Seth Rogen and Evan Goldberg, the writing team behind Superbad, Pineapple Express, and the upcoming Green Hornet, talked to io9 in San Diego about their creative process. Rogen talked comics whereas Goldberg gave a shout-out to an unlikely romcom.

NOTE: The above photo is of Rogen as Britt Reid/The Green Hornet and Jay Chou as Kato.

How did you and Evan get Michel Gondry on this project?

Seth Rogen: Evan and I were kind of put in charge of finding a director for the movie, and we met with a ton of different directors. Eventually when we met with Michel — he really just liked all the same things we liked. You definitely have preconceived motions of a guy like him, and when he comes in and starts talking about movies like Ghostbusters and Back to the Future, then you instantly realize there's a much mainstream sensibility to this. I honestly thought he wouldn't have wanted to make a big, commercial movie, and he did! That was honestly the most surprising thing about him, that he had this desire to make a big film that's creatively adventurous but also worth its money.

How about Christoph Waltz? You really scored a coup in getting him just as he was blowing up in Inglorious Basterds.

Evan Goldberg: We started with Nicolas Cage, but that didn't pan out and we were in a bit of a jam. So we had to figure out someone within 24 hours, we all went and saw Inglorious Basterds (someone suggested it), and that guy rocked in that movie. I'm still amazed that we got him for the film.

Do you have a sense about what the fan response to Green Hornet has been at Comic-Con?

SR: People have been pretty critical of us to begin with, and I'm a very critical person when it comes to my own material. But I think people are more receptive the more they see. I think they see we're not making fun of these films and that Gondry is putting in a lot of his cool visual shit.

The Green Hornet's Seth Rogen and Evan Goldberg talk Comic-Con, buddy comedies

The Green Hornet is one of the godfathers of pulp heroes. Were you a fan of the pulp genre coming into this project?

SR: Well, I've always been a huge comic book fan, I go to the comic book store every week.

Oh, what are you reading these days?

SR: I mostly follow the writers like Garth Ennis (he's one of my favorites), Mark Millar. I read Wolverine comics a lot, Daniel Way has been writing good Wolverine comics lately. I was into Siege. Ed Brubaker, I'm a fan of. The Sword was good, I like the Luna Brothers.

Is there an original superhero you'd like to bring to the screen?

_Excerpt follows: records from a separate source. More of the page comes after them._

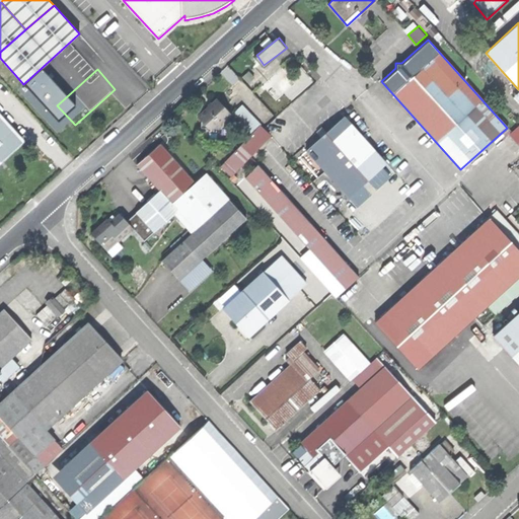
[(228,115),(215,99),(197,116),(200,120),(200,127),(211,128),(220,129),(219,123),(228,115)]
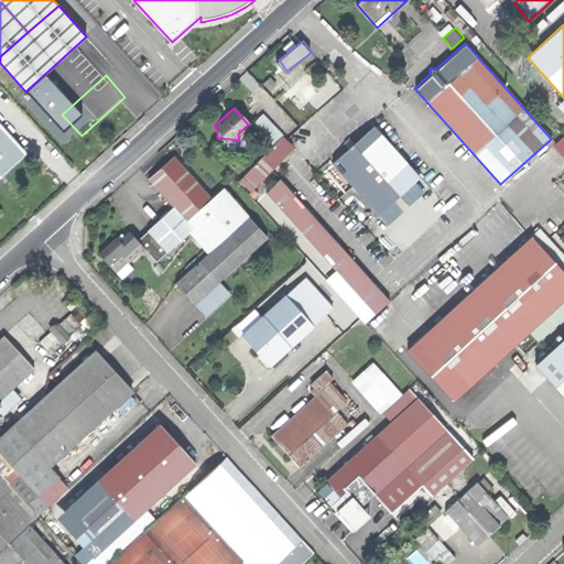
[(251,123),(272,145),(282,136),(262,114),(251,123)]
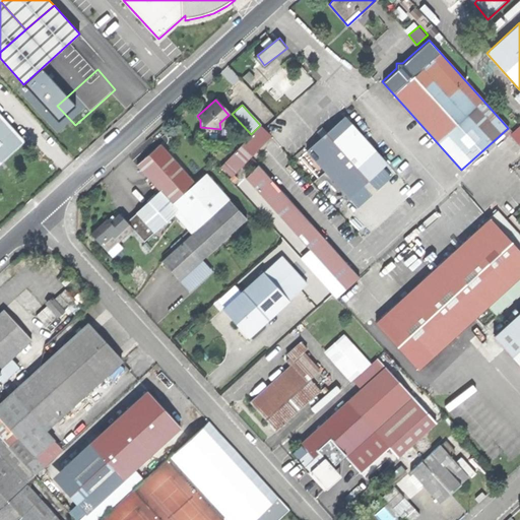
[(67,132),(75,125),(57,106),(49,113),(67,132)]
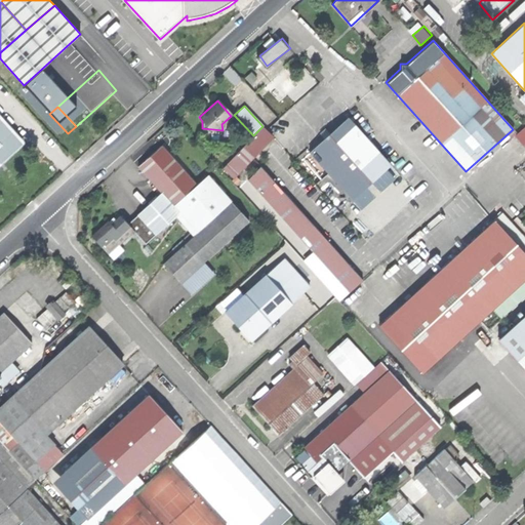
[(0,162),(2,160),(23,142),(0,117),(0,162)]
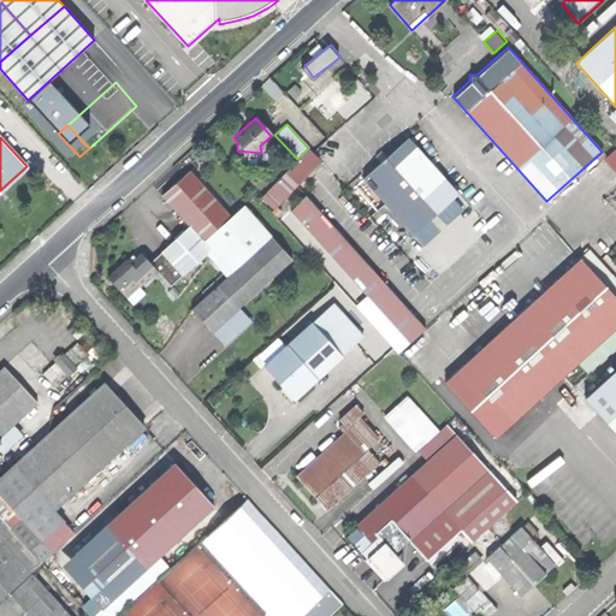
[(407,138),(362,179),(410,234),(456,193),(407,138)]
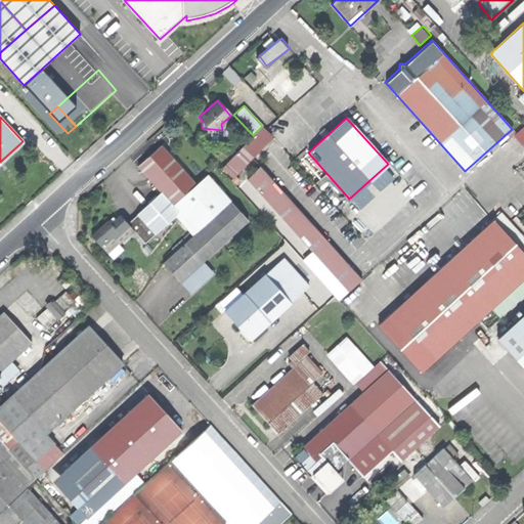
[(523,144),(523,126),(515,135),(523,144)]
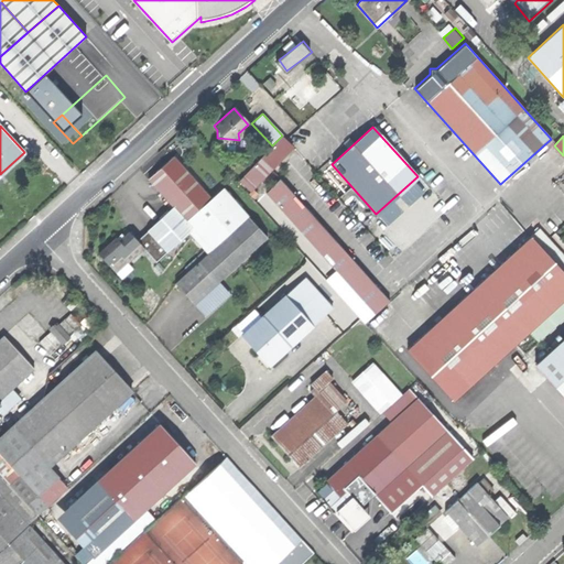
[(150,180),(174,207),(187,221),(213,199),(174,158),(162,169),(150,180)]
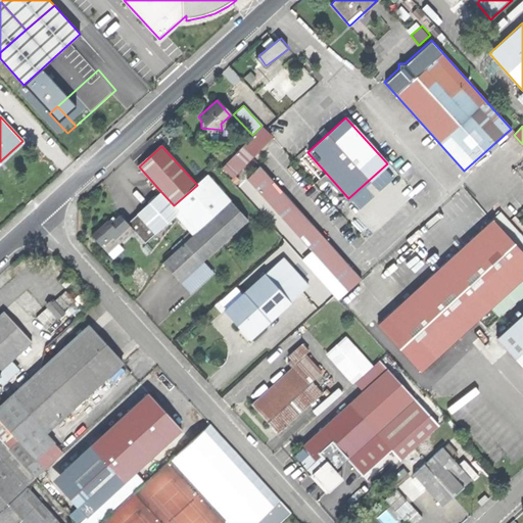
[(250,175),(347,292),(362,281),(265,162),(250,175)]
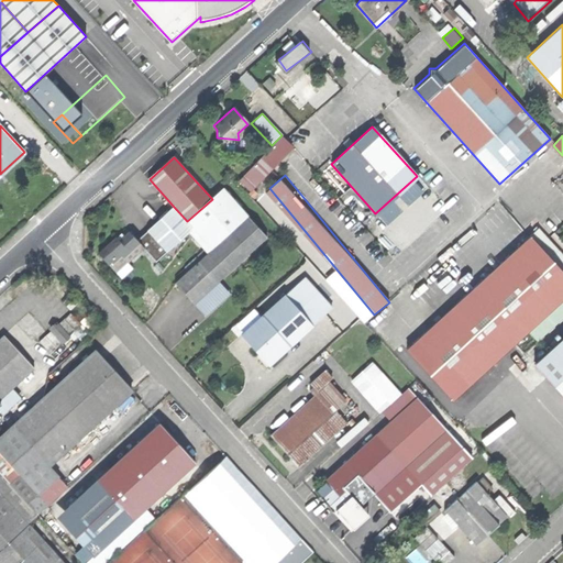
[(194,229),(213,250),(250,218),(224,188),(212,199),(187,221),(194,229)]
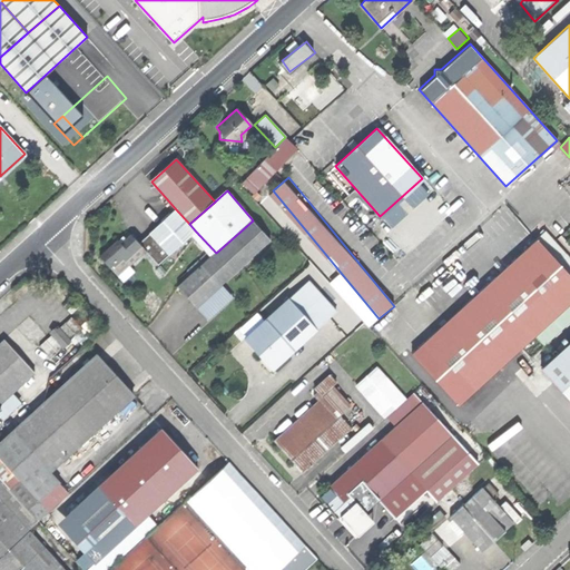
[(158,265),(196,232),(189,224),(176,209),(139,243),(146,252),(158,265)]
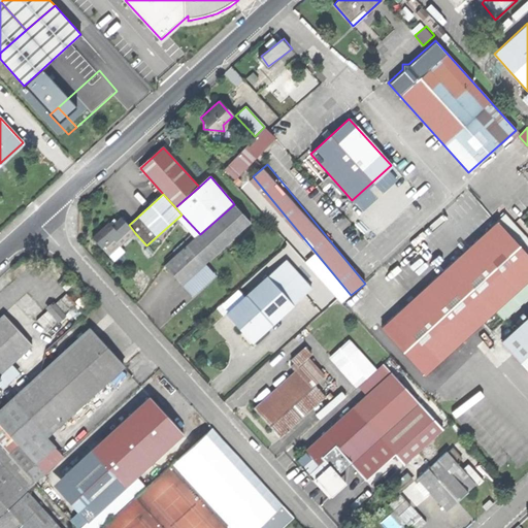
[(173,275),(183,286),(193,276),(252,223),(234,204),(200,234),(165,266),(173,275)]
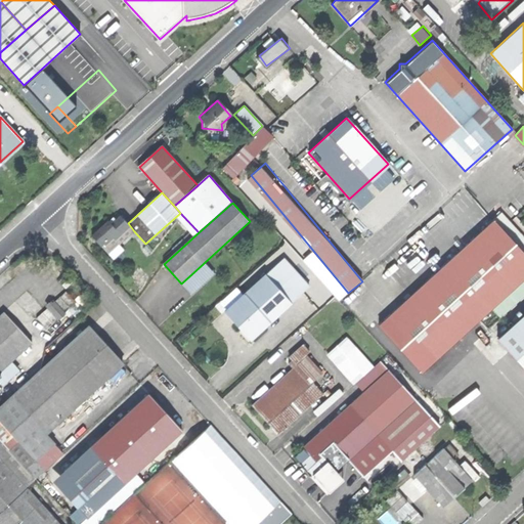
[(523,237),(500,212),(491,220),(523,255),(523,237)]
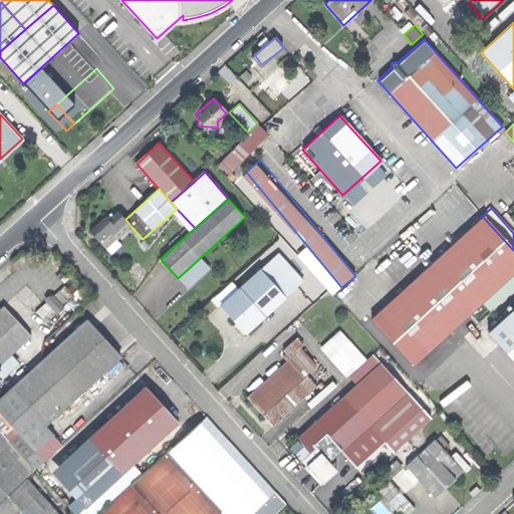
[(117,240),(132,227),(125,219),(118,212),(108,221),(106,218),(90,232),(97,240),(100,237),(106,244),(114,237),(117,240)]
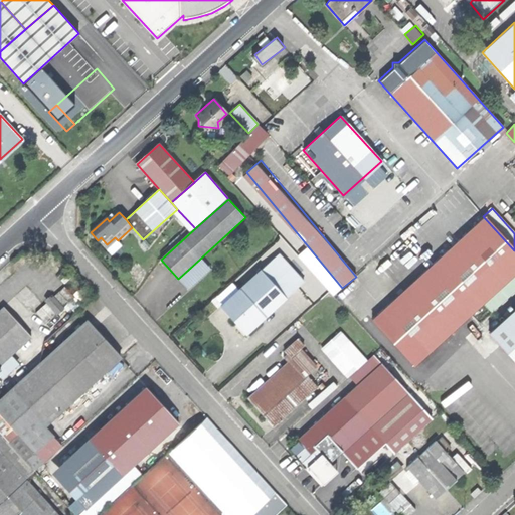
[(371,319),(413,365),(514,272),(514,250),(483,216),(371,319)]
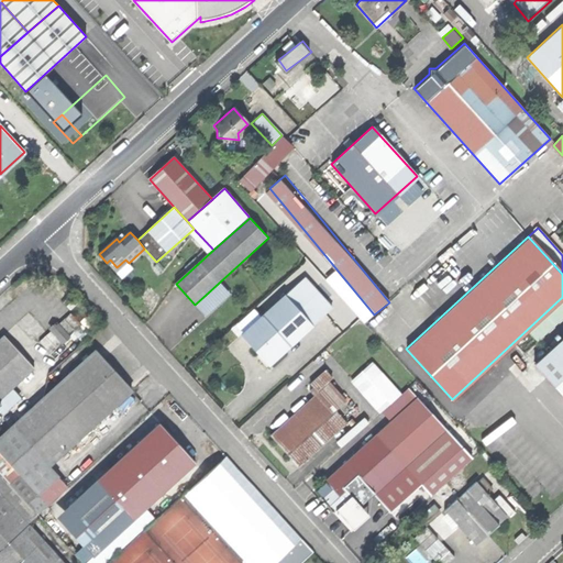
[(117,274),(129,263),(125,260),(117,267),(110,260),(107,263),(117,274)]
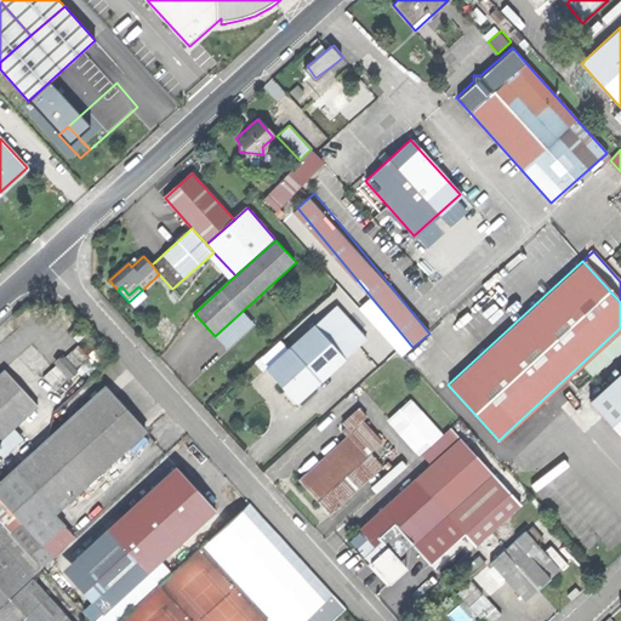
[(337,307),(314,328),(345,362),(368,341),(337,307)]
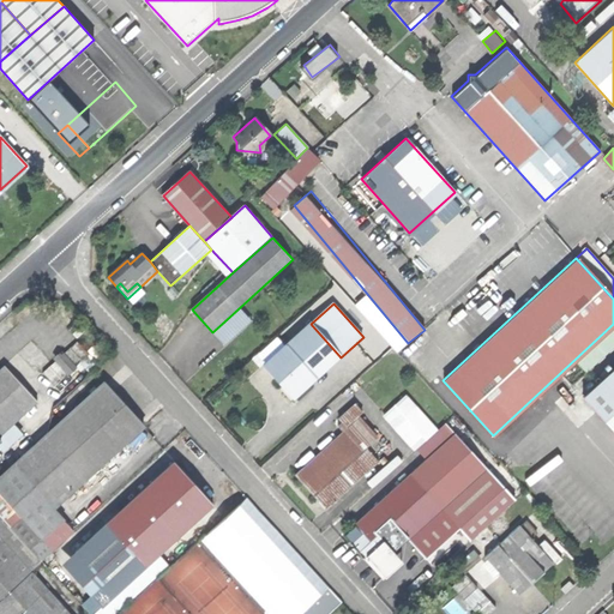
[(232,330),(224,321),(212,332),(221,341),(232,330)]
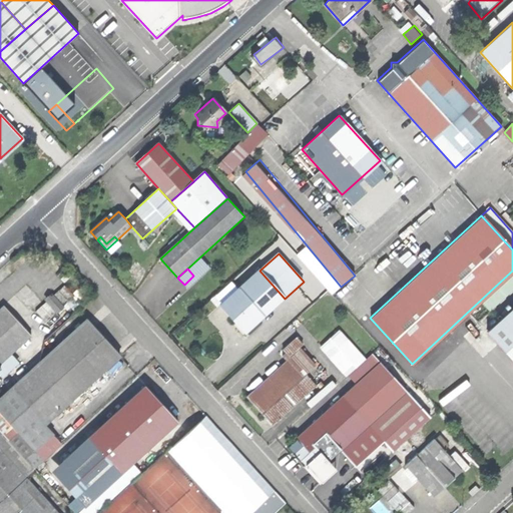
[(232,319),(246,334),(285,299),(260,271),(221,306),(232,319)]
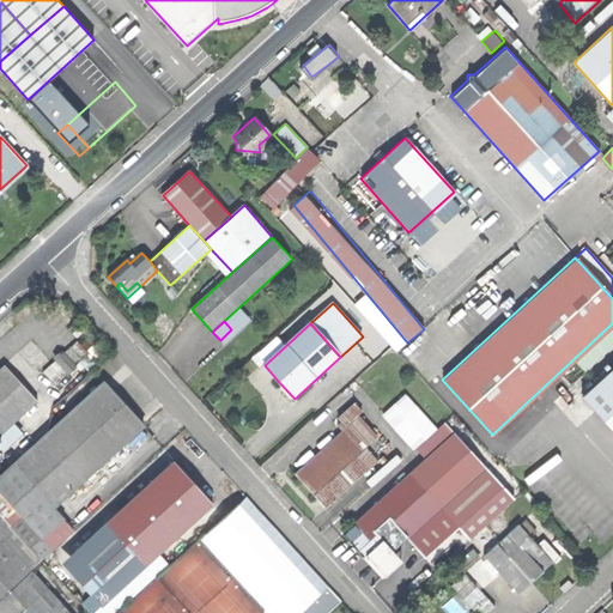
[(77,340),(64,352),(76,365),(89,354),(77,340)]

SR: I think in a lot of ways we have created an original superhero in The Green Hornet — I mean besides the name, the gun, the car, and Kato – we really created this character's world. We've been working on it a long time, and I think otherwise we put in a lot of ideas we would have otherwise put into another superhero film.

EG: I'll never remake another movie — I don't want to be that guy who remakes movies. But The Green Hornet is so long gone that if it doesn't get remade now, it won't get remade at all. People are remaking films that were made a year before. 80% of our ideas involve the end of the world and intergalactic space-demon-alien weird-ass shit. It's very difficult for us to keep it grounded. People want our dialogue, and we're like, "Would you rather have a a 40,000 foot space monster fighting a galactic army?" And they're like, "Not from you guys."

Can you give us one such space demony idea?

EG: We have never been dumb enough to present our ideas to the studio. The exception was Jay and Seth Versus The Apocalypse, which we're making. It's not scifi, it's more of a horror movie. We're not horror movie fans, but we linking up with other people who make horror comedies. And we got that by making a trailer for the internet.

Like Pineapple Express and Superbad, Green Hornet is very much a buddy movie. What is the appeal of buddy movies for you and Seth?

EG: For Jay and Seth Vs. The Apocalypse, we discussed doing things another way — we have plenty of scripts that have never been made that are not buddy movies — but it's like if Quentin Tarantino made It's Complicated 2. It would be like, "What the fuck are you doing? Make the fucking movie I want you to make!" So that's what we're we doing, making the movies they want us to make.

Hey, we would watch Quentin Tarantino's It's Complicated 2.

EG: Hey, I liked It's Complicated. I get some shit. Fuck everybody. I enjoyed that movie. I stand by It's Complicated. It was pleasant.

You do realize that's going to be the new tagline on the DVD. "It was pleasant!" — Evan Goldberg.